Non-operative Management for Locally Advanced Rectal Cancer

Official Title

Phase II Study to Assess the Safety of Non-operative Management for Low Rectal Cancer


This is a 5 year Phase II study to evaluate the safety of non-operative management (NOM) in patients with low rectal cancer (LRC) who achieve a complete clinical response (cCR) following chemoradiotherapy (CRT). The safety of NOM will be evaluated by assessing (i) rate of local re-growth and (ii) rate of macroscopically positive resection margin (R2) when surgery is required due to local re-growth. NOM will be considered safe or as effective as surgery to achieve local control if the rate of local re-growth is equal to or less than 30% and the rate of a macroscopically positive margin is 0%.

Trial Description

Primary Outcome:

  • Rate of local re-growth
  • Rate of macroscopically positive resection margin
Secondary Outcome:
  • Rate of overall survival
  • Rate of disease-free survival
  • Colostomy-free survival
  • Quality of Life
  • Bowel Function
Background: The standard treatment for low rectal cancer (LRC) involving the anal sphincter involves combined, pre-operative chemotherapy and radiation therapy (CRT) followed by surgery. Surgery involves removal of the rectum and anus and creation of a permanent colostomy and has significant long term effects on bowel and sexual function and body image. Because of the high morbidity of surgery, there has been increasing interest in non-operative management (NOM) for LRC. The NOM approach involves deferral of surgery and active surveillance of all patients with LRC who have achieved a complete clinical response (i.e., have no residual tumour) following completion CRT which occurs in approximately 30% of patients. To date, while there have been a few, prospective single institution studies that have shown favourable results with NOM, this approach has not been adopted into clinical practice due to concerns from physicians about the safety of NOM based on the limited evidence available.

Objectives: Therefore, the objective of this study is to conduct a pan-Canadian Phase II trial to assess the safety of NOM for LRC.

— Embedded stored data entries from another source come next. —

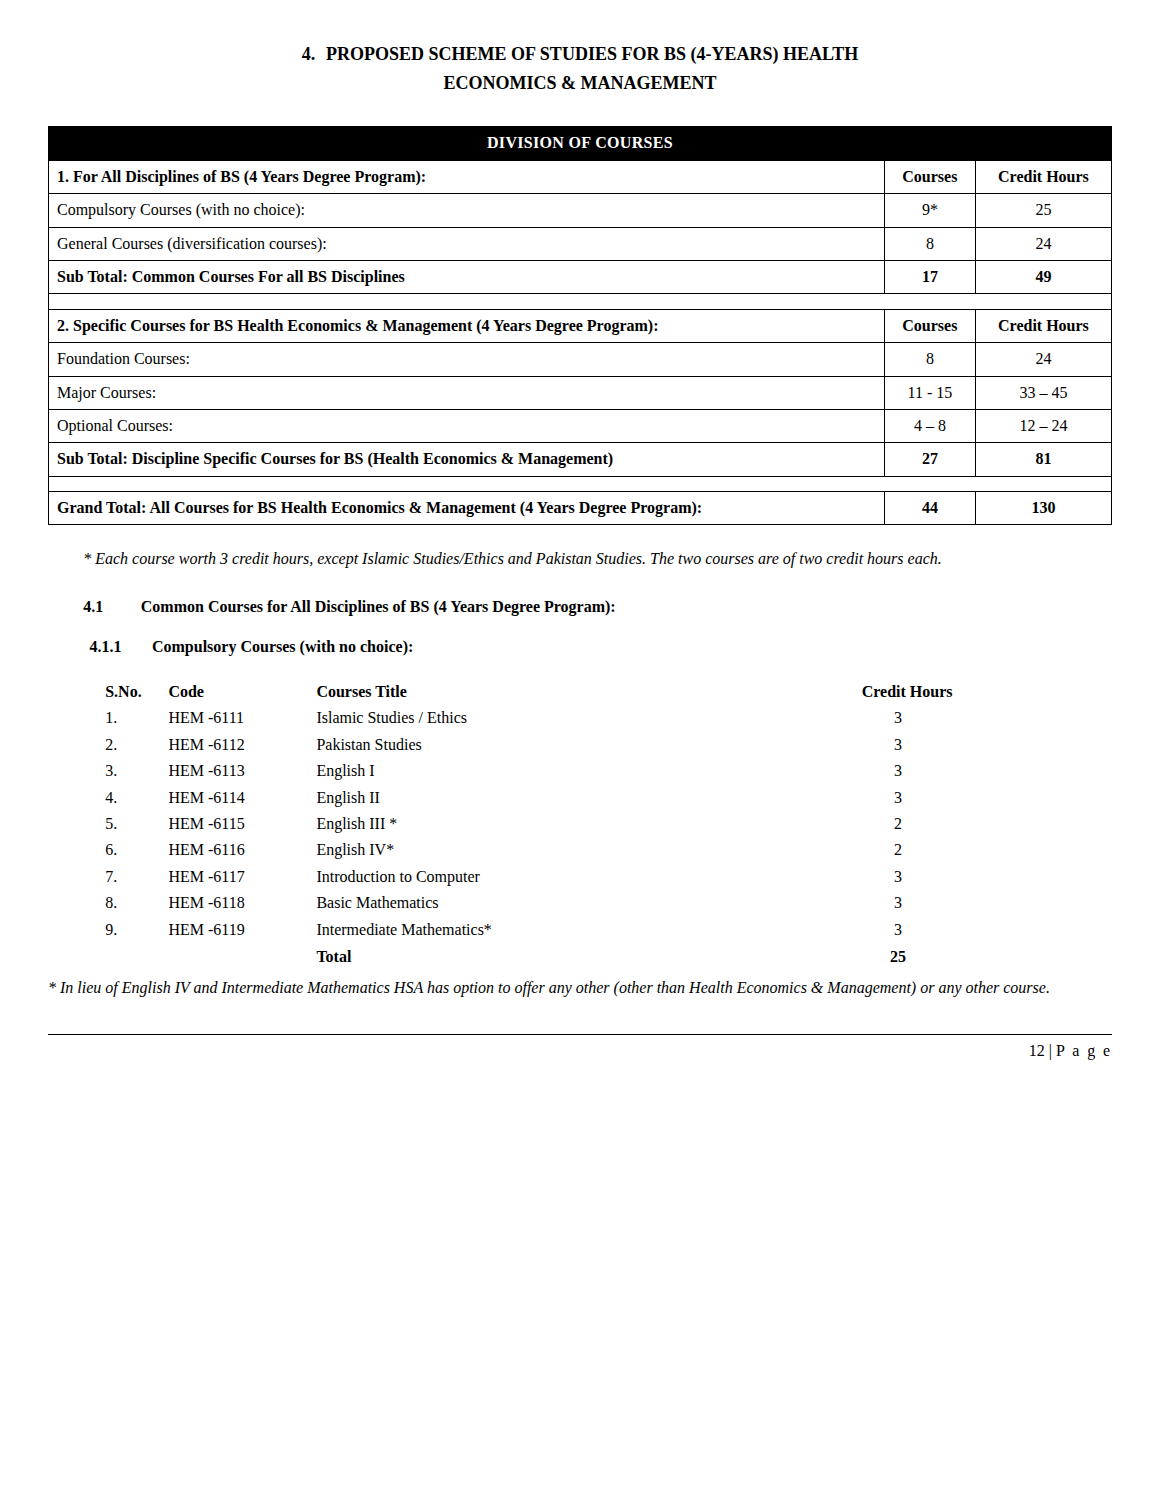4. PROPOSED SCHEME OF STUDIES FOR BS (4-YEARS) HEALTH
ECONOMICS & MANAGEMENT
| DIVISION OF COURSES |
| --- |
| 1. For All Disciplines of BS (4 Years Degree Program): | Courses | Credit Hours |
| Compulsory Courses (with no choice): | 9* | 25 |
| General Courses (diversification courses): | 8 | 24 |
| Sub Total: Common Courses For all BS Disciplines | 17 | 49 |
| 2. Specific Courses for BS Health Economics & Management (4 Years Degree Program): | Courses | Credit Hours |
| Foundation Courses: | 8 | 24 |
| Major Courses: | 11 - 15 | 33 – 45 |
| Optional Courses: | 4 – 8 | 12 – 24 |
| Sub Total: Discipline Specific Courses for BS (Health Economics & Management) | 27 | 81 |
| Grand Total: All Courses for BS Health Economics & Management (4 Years Degree Program): | 44 | 130 |
* Each course worth 3 credit hours, except Islamic Studies/Ethics and Pakistan Studies. The two courses are of two credit hours each.
4.1 Common Courses for All Disciplines of BS (4 Years Degree Program):
4.1.1 Compulsory Courses (with no choice):
| S.No. | Code | Courses Title | Credit Hours |
| --- | --- | --- | --- |
| 1. | HEM -6111 | Islamic Studies / Ethics | 3 |
| 2. | HEM -6112 | Pakistan Studies | 3 |
| 3. | HEM -6113 | English I | 3 |
| 4. | HEM -6114 | English II | 3 |
| 5. | HEM -6115 | English III * | 2 |
| 6. | HEM -6116 | English IV* | 2 |
| 7. | HEM -6117 | Introduction to Computer | 3 |
| 8. | HEM -6118 | Basic Mathematics | 3 |
| 9. | HEM -6119 | Intermediate Mathematics* | 3 |
| | | Total | 25 |
* In lieu of English IV and Intermediate Mathematics HSA has option to offer any other (other than Health Economics & Management) or any other course.
12 | P a g e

Methods: All patients with LRC requiring surgery and a permanent colostomy being treated at the participating centres will be assessed for complete clinical response (cCR) eight to ten weeks following the completion of CRT by the treating surgeon. For the study, a cCR will be defined as (i) no palpable tumour on digital rectal exam, (ii) no residual tumour defined as white-yellow, flat scar on endoscopy, (iii) no residual tumour on MRI, (iv) no suspicious mesorectal or extramesorectal lymph nodes on MRI and (v) normal CEA level. Patients who meet all of these criteria for cCR will be invited to participate in the study. Patients who consent to participate in the study will undergo active surveillance that will include DRE, endoscopy and pelvic MRI every 3, 6, 9, 12, 18 and 24 months; CEA levels every 3, 6, 9, 12, 15, 18, 21, 24 months and CT chest/abdomen and pelvis every 6, 12, 18 and 24 months. The primary outcome for the study will be the rate of local re-growth 2 years following the completion of CRT. Local re-growth will be defined as failure to meet the cCR criteria at any time point. NOM will be considered safe, if the rate of local re-growth is less than 30% two years after the completion of CRT. The secondary outcomes for the study will be the rate of distant recurrence, disease free and overall survival at 2 years.

Significance: The results of this study will be highly clinically relevant since it is expected that NOM for LRC will be safe and will have significant potential to change clinical practice in Canada and North America since approximately 30% of patients with LRC would be able to safely avoid surgery and a permanent colostomy and have improved bowel and sexual function and body image. Furthermore, widespread adoption of NOM has the potential to increase health care capacity and decrease treatment costs by reducing the number of surgeries, hospital admissions and costs associated with both surgery and long term surgical morbidity.